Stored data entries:
*** Block opens ***

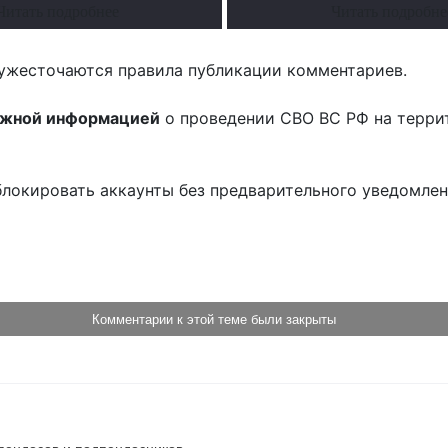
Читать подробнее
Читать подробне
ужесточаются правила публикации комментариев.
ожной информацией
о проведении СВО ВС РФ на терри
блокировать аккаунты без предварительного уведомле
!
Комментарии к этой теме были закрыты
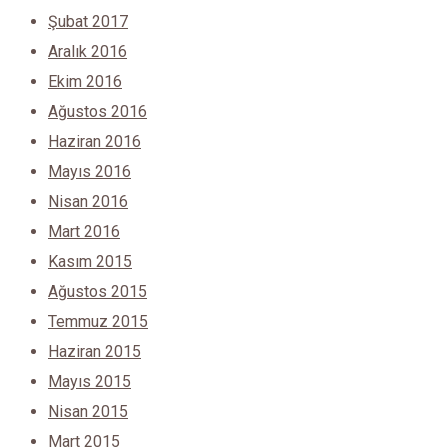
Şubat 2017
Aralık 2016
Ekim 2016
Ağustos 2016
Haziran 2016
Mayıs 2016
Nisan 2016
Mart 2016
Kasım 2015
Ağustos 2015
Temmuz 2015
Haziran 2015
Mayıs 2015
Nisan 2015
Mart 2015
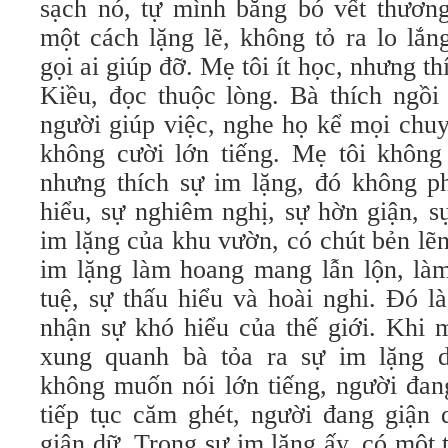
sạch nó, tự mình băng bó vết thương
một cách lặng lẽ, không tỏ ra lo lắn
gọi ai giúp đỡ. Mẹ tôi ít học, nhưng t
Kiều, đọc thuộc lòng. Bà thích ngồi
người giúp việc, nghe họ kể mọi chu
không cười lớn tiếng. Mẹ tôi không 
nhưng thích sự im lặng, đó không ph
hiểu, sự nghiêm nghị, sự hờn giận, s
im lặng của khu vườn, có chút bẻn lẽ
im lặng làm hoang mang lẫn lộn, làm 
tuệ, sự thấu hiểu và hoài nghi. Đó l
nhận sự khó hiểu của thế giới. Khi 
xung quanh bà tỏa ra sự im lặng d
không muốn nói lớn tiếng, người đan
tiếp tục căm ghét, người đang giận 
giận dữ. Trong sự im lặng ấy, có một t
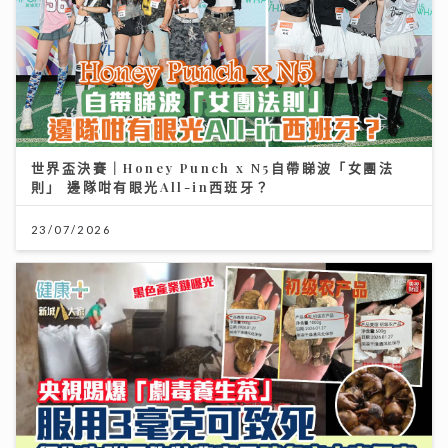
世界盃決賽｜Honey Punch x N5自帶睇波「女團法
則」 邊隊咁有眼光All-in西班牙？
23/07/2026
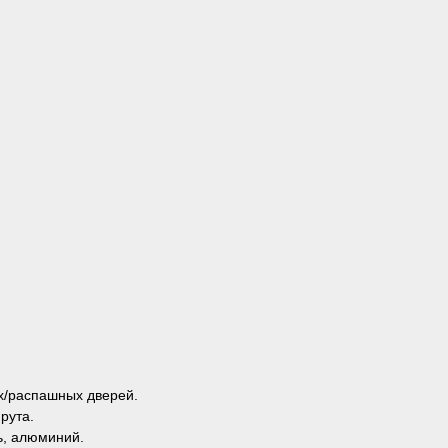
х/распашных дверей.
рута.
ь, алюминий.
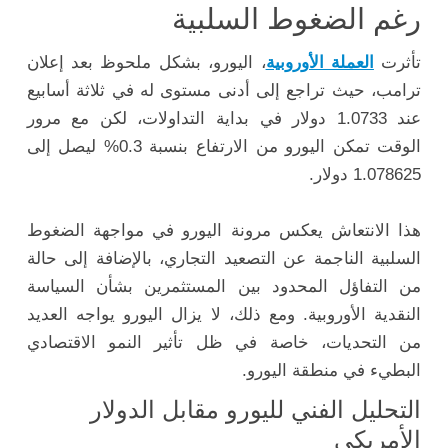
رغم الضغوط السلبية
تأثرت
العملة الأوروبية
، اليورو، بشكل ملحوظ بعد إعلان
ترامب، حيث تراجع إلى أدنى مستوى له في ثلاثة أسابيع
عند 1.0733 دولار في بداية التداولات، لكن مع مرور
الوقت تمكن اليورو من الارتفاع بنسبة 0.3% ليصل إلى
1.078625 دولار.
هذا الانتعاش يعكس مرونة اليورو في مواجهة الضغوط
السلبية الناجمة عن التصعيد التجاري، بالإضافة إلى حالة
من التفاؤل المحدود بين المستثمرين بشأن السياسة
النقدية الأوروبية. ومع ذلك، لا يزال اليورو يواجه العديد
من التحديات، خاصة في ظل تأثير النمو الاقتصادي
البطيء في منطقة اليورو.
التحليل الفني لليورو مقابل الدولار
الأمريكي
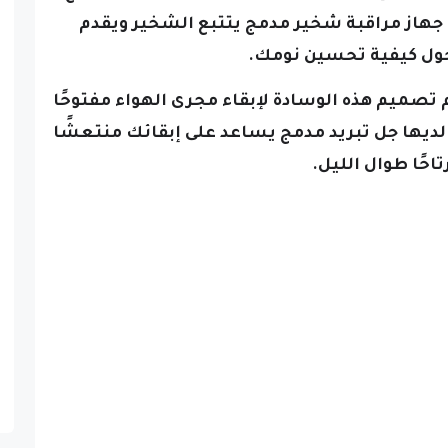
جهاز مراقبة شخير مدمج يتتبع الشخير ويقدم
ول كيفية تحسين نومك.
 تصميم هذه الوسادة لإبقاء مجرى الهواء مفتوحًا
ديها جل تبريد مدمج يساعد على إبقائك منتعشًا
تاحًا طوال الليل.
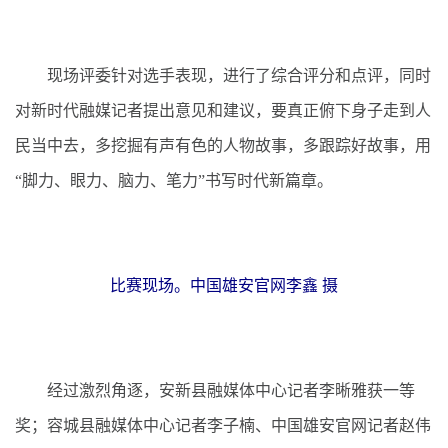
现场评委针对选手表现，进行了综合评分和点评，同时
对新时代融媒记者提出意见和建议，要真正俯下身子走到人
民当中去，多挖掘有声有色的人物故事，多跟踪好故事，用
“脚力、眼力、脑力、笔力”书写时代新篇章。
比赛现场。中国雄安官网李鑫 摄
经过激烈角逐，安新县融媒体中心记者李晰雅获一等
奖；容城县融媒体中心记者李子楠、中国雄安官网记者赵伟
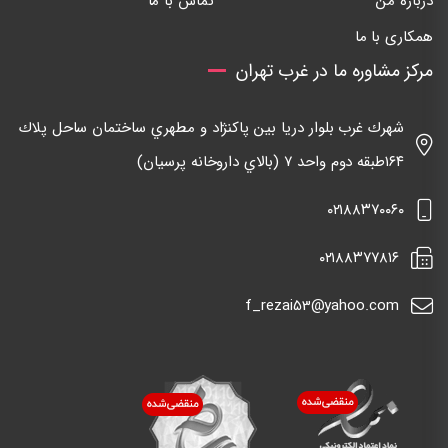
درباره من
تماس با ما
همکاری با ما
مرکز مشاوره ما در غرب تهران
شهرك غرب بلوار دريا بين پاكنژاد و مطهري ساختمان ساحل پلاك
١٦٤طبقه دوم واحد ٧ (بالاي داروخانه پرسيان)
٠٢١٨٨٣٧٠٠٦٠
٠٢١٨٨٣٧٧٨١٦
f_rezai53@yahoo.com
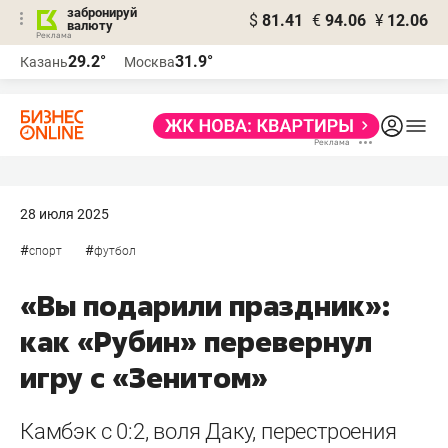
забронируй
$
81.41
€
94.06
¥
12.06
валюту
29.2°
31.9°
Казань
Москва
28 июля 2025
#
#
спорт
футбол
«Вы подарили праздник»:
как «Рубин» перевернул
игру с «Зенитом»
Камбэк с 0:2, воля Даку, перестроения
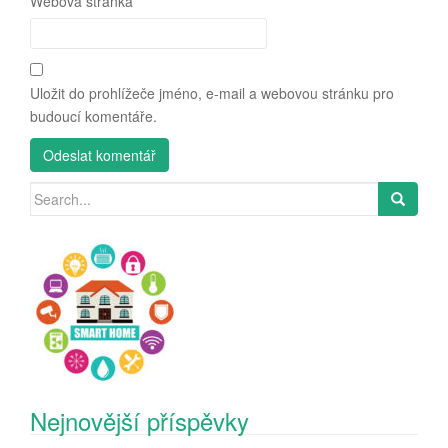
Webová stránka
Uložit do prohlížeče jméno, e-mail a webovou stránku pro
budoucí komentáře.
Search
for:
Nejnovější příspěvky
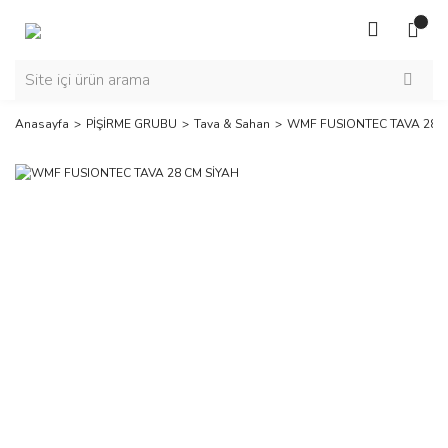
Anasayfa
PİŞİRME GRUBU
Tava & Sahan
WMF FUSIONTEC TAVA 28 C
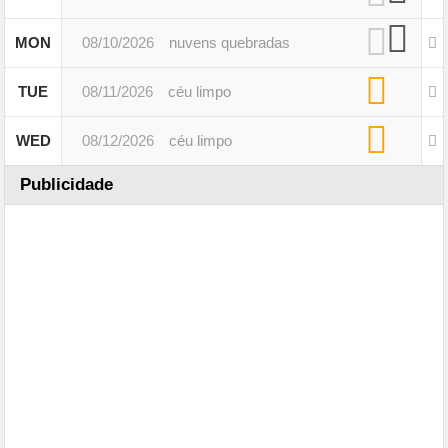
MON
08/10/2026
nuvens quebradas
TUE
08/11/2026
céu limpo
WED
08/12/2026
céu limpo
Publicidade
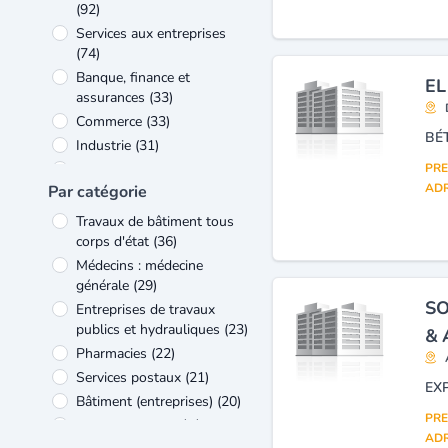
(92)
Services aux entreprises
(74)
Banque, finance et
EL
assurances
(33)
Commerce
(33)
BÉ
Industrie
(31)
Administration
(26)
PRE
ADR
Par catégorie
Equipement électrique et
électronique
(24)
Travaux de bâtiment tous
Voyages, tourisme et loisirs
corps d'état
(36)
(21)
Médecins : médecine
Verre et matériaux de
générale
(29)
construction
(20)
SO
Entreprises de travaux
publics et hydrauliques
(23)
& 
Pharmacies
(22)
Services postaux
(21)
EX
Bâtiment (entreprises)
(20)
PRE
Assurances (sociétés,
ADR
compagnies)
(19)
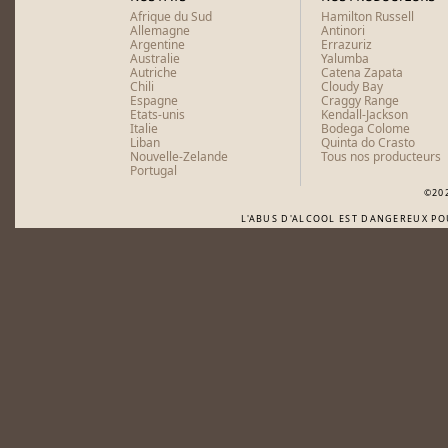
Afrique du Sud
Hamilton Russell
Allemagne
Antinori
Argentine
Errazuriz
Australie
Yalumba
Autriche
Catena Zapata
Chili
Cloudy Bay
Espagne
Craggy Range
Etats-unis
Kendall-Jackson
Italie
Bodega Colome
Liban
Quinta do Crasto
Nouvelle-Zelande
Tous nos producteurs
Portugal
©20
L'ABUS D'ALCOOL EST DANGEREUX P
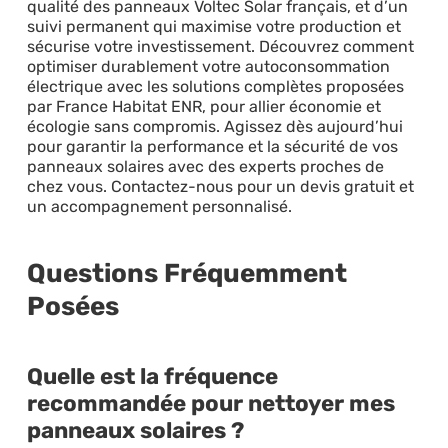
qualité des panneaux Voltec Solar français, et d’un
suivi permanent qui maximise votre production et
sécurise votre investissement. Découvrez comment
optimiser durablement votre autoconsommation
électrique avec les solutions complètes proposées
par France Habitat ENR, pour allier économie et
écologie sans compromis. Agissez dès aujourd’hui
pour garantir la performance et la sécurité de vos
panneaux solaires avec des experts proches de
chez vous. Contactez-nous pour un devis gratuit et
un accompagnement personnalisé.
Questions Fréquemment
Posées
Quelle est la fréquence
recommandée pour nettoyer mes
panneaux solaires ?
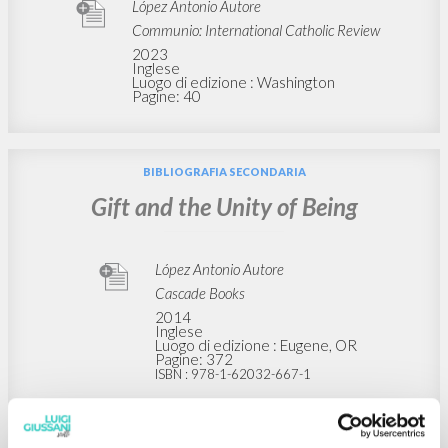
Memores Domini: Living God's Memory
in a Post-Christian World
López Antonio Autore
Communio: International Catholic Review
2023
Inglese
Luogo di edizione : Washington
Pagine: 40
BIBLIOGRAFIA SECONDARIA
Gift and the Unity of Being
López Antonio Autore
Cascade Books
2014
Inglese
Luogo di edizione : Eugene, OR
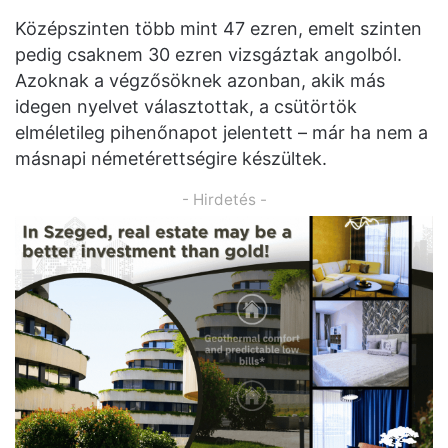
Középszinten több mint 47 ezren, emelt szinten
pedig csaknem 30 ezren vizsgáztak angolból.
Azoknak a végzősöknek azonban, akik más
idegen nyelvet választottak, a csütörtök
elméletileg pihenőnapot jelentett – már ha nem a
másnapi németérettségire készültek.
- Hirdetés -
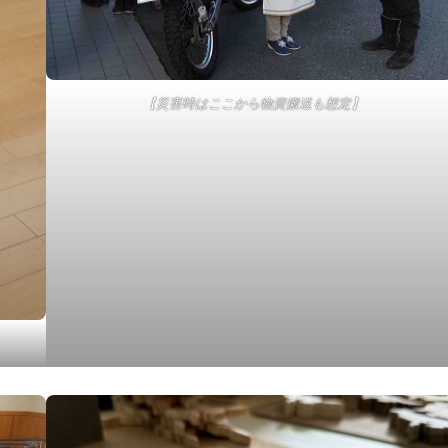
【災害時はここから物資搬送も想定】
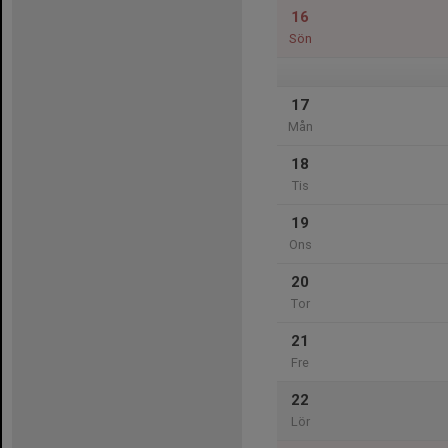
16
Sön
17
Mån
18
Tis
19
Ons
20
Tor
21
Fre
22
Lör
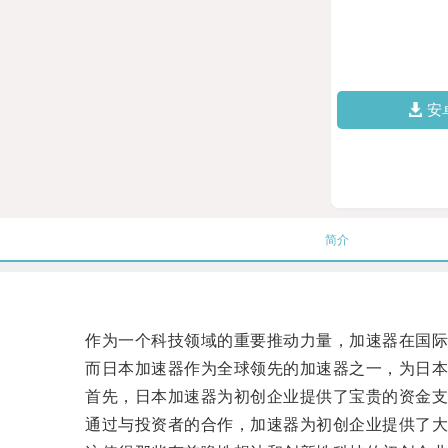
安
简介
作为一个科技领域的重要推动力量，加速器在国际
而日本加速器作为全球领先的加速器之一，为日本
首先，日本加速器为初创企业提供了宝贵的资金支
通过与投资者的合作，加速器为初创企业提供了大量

*** Block closes ***

> _Prompt_
Render the rows from the start through the line that contains "ь, алюминий." as a Markdown table with the columns No. and Text, giving each line a row number and skipping blank lines. Omit the pictures.

> _Answer section_
| No. | Text |
|---|---|
| 1 | Читать подробнее |
| 2 | Читать подробне |
| 3 | ужесточаются правила публикации комментариев. |
| 4 | ожной информацией |
| 5 | о проведении СВО ВС РФ на терри |
| 6 | блокировать аккаунты без предварительного уведомле |
| 7 | ! |
| 8 | Комментарии к этой теме были закрыты |
| 9 | Şubat 2017 |
| 10 | Aralık 2016 |
| 11 | Ekim 2016 |
| 12 | Ağustos 2016 |
| 13 | Haziran 2016 |
| 14 | Mayıs 2016 |
| 15 | Nisan 2016 |
| 16 | Mart 2016 |
| 17 | Kasım 2015 |
| 18 | Ağustos 2015 |
| 19 | Temmuz 2015 |
| 20 | Haziran 2015 |
| 21 | Mayıs 2015 |
| 22 | Nisan 2015 |
| 23 | Mart 2015 |
| 24 | sạch nó, tự mình băng bó vết thương |
| 25 | một cách lặng lẽ, không tỏ ra lo lắn |
| 26 | gọi ai giúp đỡ. Mẹ tôi ít học, nhưng t |
| 27 | Kiều, đọc thuộc lòng. Bà thích ngồi |
| 28 | người giúp việc, nghe họ kể mọi chu |
| 29 | không cười lớn tiếng. Mẹ tôi không  |
| 30 | nhưng thích sự im lặng, đó không ph |
| 31 | hiểu, sự nghiêm nghị, sự hờn giận, s |
| 32 | im lặng của khu vườn, có chút bẻn lẽ |
| 33 | im lặng làm hoang mang lẫn lộn, làm  |
| 34 | tuệ, sự thấu hiểu và hoài nghi. Đó l |
| 35 | nhận sự khó hiểu của thế giới. Khi  |
| 36 | xung quanh bà tỏa ra sự im lặng d |
| 37 | không muốn nói lớn tiếng, người đan |
| 38 | tiếp tục căm ghét, người đang giận  |
| 39 | giận dữ. Trong sự im lặng ấy, có một t |
| 40 | 世界盃決賽｜Honey Punch x N5自帶睇波「女團法 |
| 41 | 則」 邊隊咁有眼光All-in西班牙？ |
| 42 | 23/07/2026 |
| 43 | х/распашных дверей. |
| 44 | рута. |
| 45 | ь, алюминий. |